実際のところ、火精系の武具で食材を焼いたりするのは珍しくない(と言うより傭兵なら誰だってやってるのよ)
さていよいよメインディッシュとなる。
ソルベの器が下げられた後で、もう一つの肉料理の登場となる。
「煮込み牛肉の薄切り白わさびソースがけでございます」
それは牛肉を焼いたのではなく煮込んで調理したもので、柔らかく仕上げられた肉に白わさびで作られたホワイトソースがかけられている。肉料理と言うと焼いたものが出てくると思っていたのでこれは意外だった。
ナイフとフォークで切り取り口に含むと肉はとろけるように喉を通っていく。そのおいしさに皆の顔が思わずほころんでいく。
「おぉ」
「これは見事な」
賞賛の声があちこちからもれる。これもまた満足の行く仕上がりの名料理だった。
さて、次がいよいよ最後となる。
「レーズンとシナモンシュガーのりんごパイでございます」
薄焼きのパイ生地でリンゴとレーズンとシナモンシュガーを包んで丁寧に焼き上げたパイだ。生クリームとパウダーシュガーがかけられている。りんごの酸っぱさと砂糖の甘さがマッチしていて実にうまい。
最後にグラスに残っていた白ワインを飲み干して終わりとなる。
全ての料理を食し終えて昼食会は終了となる。
そこで頃合いを見計らいアルセラが静かに立ち上がり招待客に向けて告げる。
「皆さま、お料理のお味はいかがでしたでしょうか? ご満足いただけたら幸いです。小半時ほどのお時間をはさみまして、本会食の間にて弦楽器の旅芸人オダ・ホタル様の演奏をお楽しみいただきたいと思います。
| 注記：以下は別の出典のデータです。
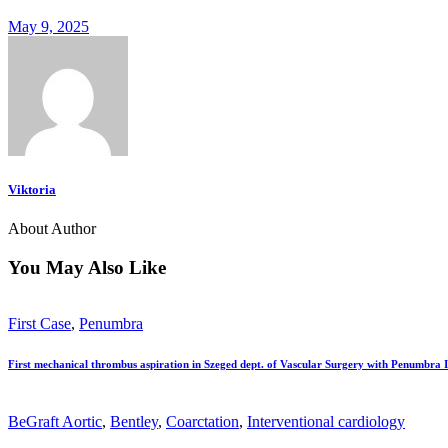
May 9, 2025
Viktoria
About Author
You May Also Like
First Case
,
Penumbra
First mechanical thrombus aspiration in Szeged dept. of Vascular Surgery with Penumbra 
BeGraft Aortic
,
Bentley
,
Coarctation
,
Interventional cardiology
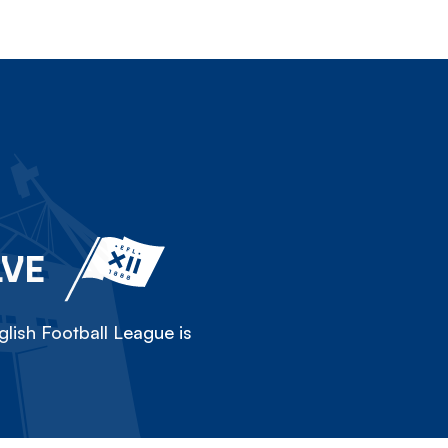
LVE
lish Football League is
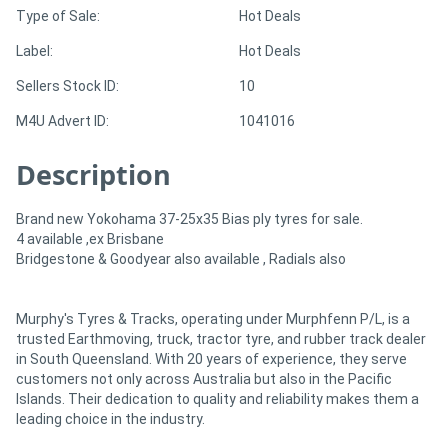
Type of Sale:
Hot Deals
Directory
Label:
Hot Deals
Sellers Stock ID:
10
Support
M4U Advert ID:
1041016
Magazine
Description
Login
Brand new Yokohama 37-25x35 Bias ply tyres for sale.
4 available ,ex Brisbane
/
Bridgestone & Goodyear also available , Radials also
Register
Murphy's Tyres & Tracks, operating under Murphfenn P/L, is a
trusted Earthmoving, truck, tractor tyre, and rubber track dealer
in South Queensland. With 20 years of experience, they serve
customers not only across Australia but also in the Pacific
Islands. Their dedication to quality and reliability makes them a
leading choice in the industry.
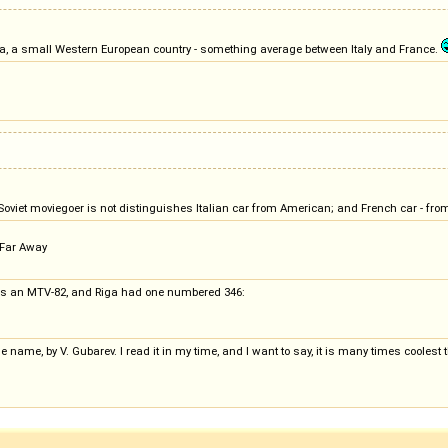
ikiya, a small Western European country - something average between Italy and France.
. Soviet moviegoer is not distinguishes Italian car from American; and French car - fr
r Far Away
m is an MTV-82, and Riga had one numbered 346:
ame, by V. Gubarev. I read it in my time, and I want to say, it is many times coolest tha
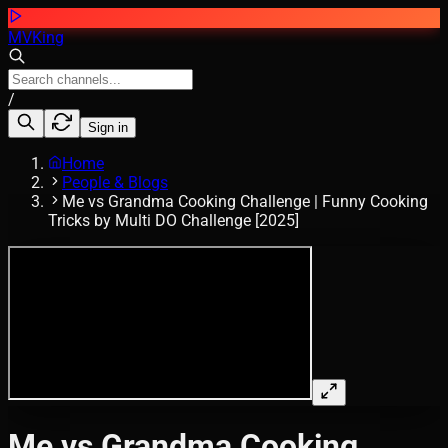
MVKing
/
Sign in
Home
People & Blogs
Me vs Grandma Cooking Challenge | Funny Cooking
Tricks by Multi DO Challenge [2025]
Me vs Grandma Cooking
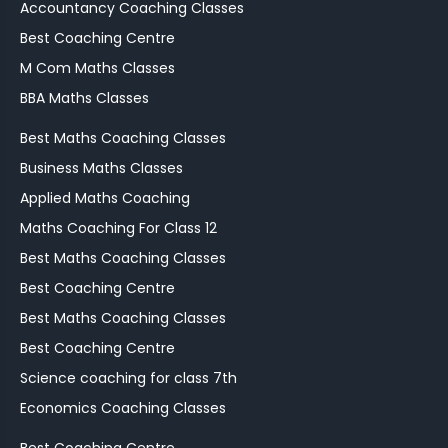
Accountancy Coaching Classes
Best Coaching Centre
M Com Maths Classes
BBA Maths Classes
Best Maths Coaching Classes
Business Maths Classes
Applied Maths Coaching
Maths Coaching For Class 12
Best Maths Coaching Classes
Best Coaching Centre
Best Maths Coaching Classes
Best Coaching Centre
Science coaching for class 7th
Economics Coaching Classes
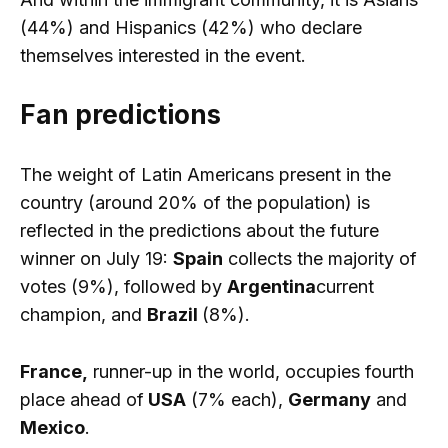
(44%) and Hispanics (42%) who declare
themselves interested in the event.
Fan predictions
The weight of Latin Americans present in the
country (around 20% of the population) is
reflected in the predictions about the future
winner on July 19:
Spain
collects the majority of
votes (9%), followed by
Argentina
current
champion, and
Brazil
(8%).
France,
runner-up in the world, occupies fourth
place ahead of
USA
(7% each),
Germany
and
Mexico
.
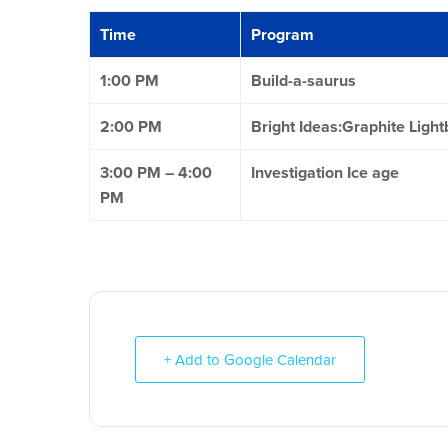
Time
Program
1:00 PM
Build-a-saurus
2:00 PM
Bright Ideas:Graphite Light
3:00 PM – 4:00
Investigation Ice age
PM
+ Add to Google Calendar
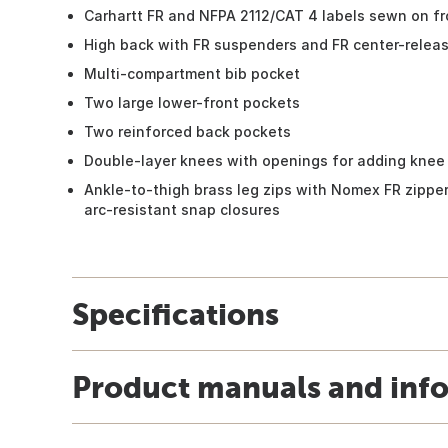
Carhartt FR and NFPA 2112/CAT 4 labels sewn on fr
High back with FR suspenders and FR center-relea
Multi-compartment bib pocket
Two large lower-front pockets
Two reinforced back pockets
Double-layer knees with openings for adding knee 
Ankle-to-thigh brass leg zips with Nomex FR zipper
arc-resistant snap closures
Specifications
Product manuals and inf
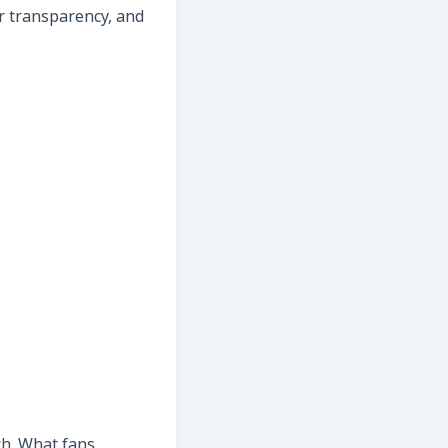
er transparency, and
ch. What fans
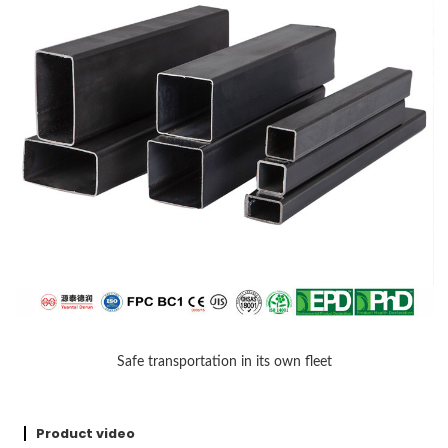
Safe transportation in its own fleet
Product video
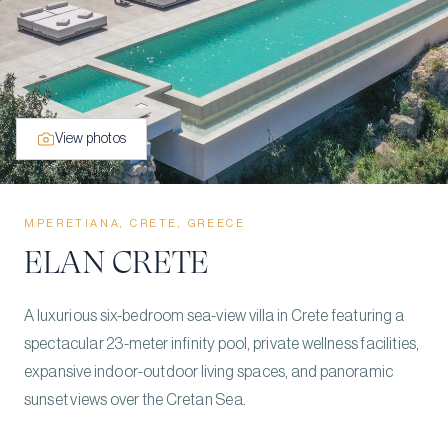
View photos
MPERETIANA, CRETE, GREECE
ELAN CRETE
A luxurious six-bedroom sea-view villa in Crete featuring a
spectacular 23-meter infinity pool, private wellness facilities,
expansive indoor-outdoor living spaces, and panoramic
sunset views over the Cretan Sea.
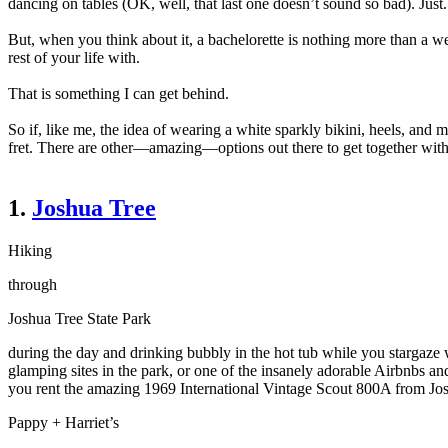
dancing on tables (OK, well, that last one doesn’t sound so bad). Just.
But, when you think about it, a bachelorette is nothing more than a w
rest of your life with.
That is something I can get behind.
So if, like me, the idea of wearing a white sparkly bikini, heels, an
fret. There are other
—
amazing
—
options out there to get together wi
1.
Joshua Tree
Hiking
through
Joshua Tree State Park
during the day and drinking bubbly in the hot tub while you stargaze 
glamping sites in the park, or one of the insanely adorable Airbnbs and
you rent the amazing 1969 International Vintage Scout 800A from Josh
Pappy + Harriet’s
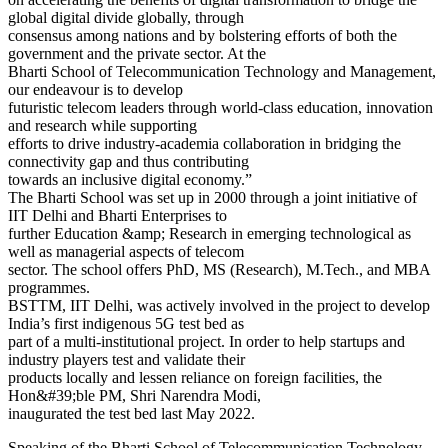
global digital divide globally, through
consensus among nations and by bolstering efforts of both the
government and the private sector. At the
Bharti School of Telecommunication Technology and Management,
our endeavour is to develop
futuristic telecom leaders through world-class education, innovation
and research while supporting
efforts to drive industry-academia collaboration in bridging the
connectivity gap and thus contributing
towards an inclusive digital economy.”
The Bharti School was set up in 2000 through a joint initiative of
IIT Delhi and Bharti Enterprises to
further Education &amp; Research in emerging technological as
well as managerial aspects of telecom
sector. The school offers PhD, MS (Research), M.Tech., and MBA
programmes.
BSTTM, IIT Delhi, was actively involved in the project to develop
India’s first indigenous 5G test bed as
part of a multi-institutional project. In order to help startups and
industry players test and validate their
products locally and lessen reliance on foreign facilities, the
Hon&#39;ble PM, Shri Narendra Modi,
inaugurated the test bed last May 2022.
Speaking of the Bharti School of Telecommunication Technology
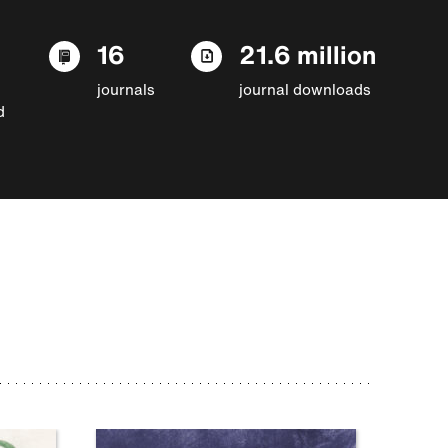
16
21.6 million
journals
journal downloads
d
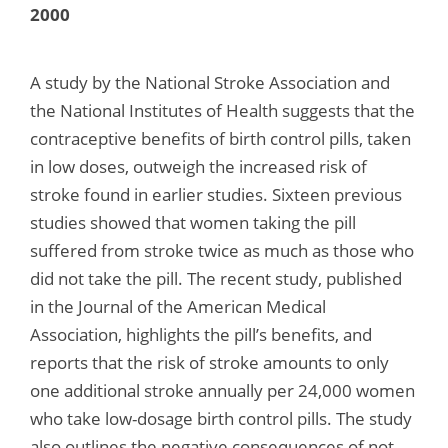
2000
A study by the National Stroke Association and
the National Institutes of Health suggests that the
contraceptive benefits of birth control pills, taken
in low doses, outweigh the increased risk of
stroke found in earlier studies. Sixteen previous
studies showed that women taking the pill
suffered from stroke twice as much as those who
did not take the pill. The recent study, published
in the Journal of the American Medical
Association, highlights the pill’s benefits, and
reports that the risk of stroke amounts to only
one additional stroke annually per 24,000 women
who take low-dosage birth control pills. The study
also outlines the negative consequences of not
それまで別室にてごゆっくりお休み下さい」
それはハズレのない、実に美味しい料理の連続だった。その美味しさは会食参加者のほころんだ表情を見ればよくわかるというものだ。
アルセラの言葉を受けて下座の方から静かに立ち上がって行く。そして主宰であるアルセラに一礼をしながら順々に会食の間から出て行った。
そして最後に私、小間使い役のサーシィさんが現れて私を迎えに来てくれる。音もなく立ち上がり作法通りにアルセラに一礼して感謝の意思を示すと、静かに会食の間から去っていく。
こうして昼食会は無事に成功したのだった。
それから控えの間にて食休みとなる。心のこもった料理の余韻を噛み締めながら私は次の呼び出しを待つことにする。
私は心の中で喜びを噛み締めていた。
「アルセラ――」
私の脳裏には実に見事に主催者として振る舞うアルセラの姿が焼きついていた。もう何も憂えることはなかった。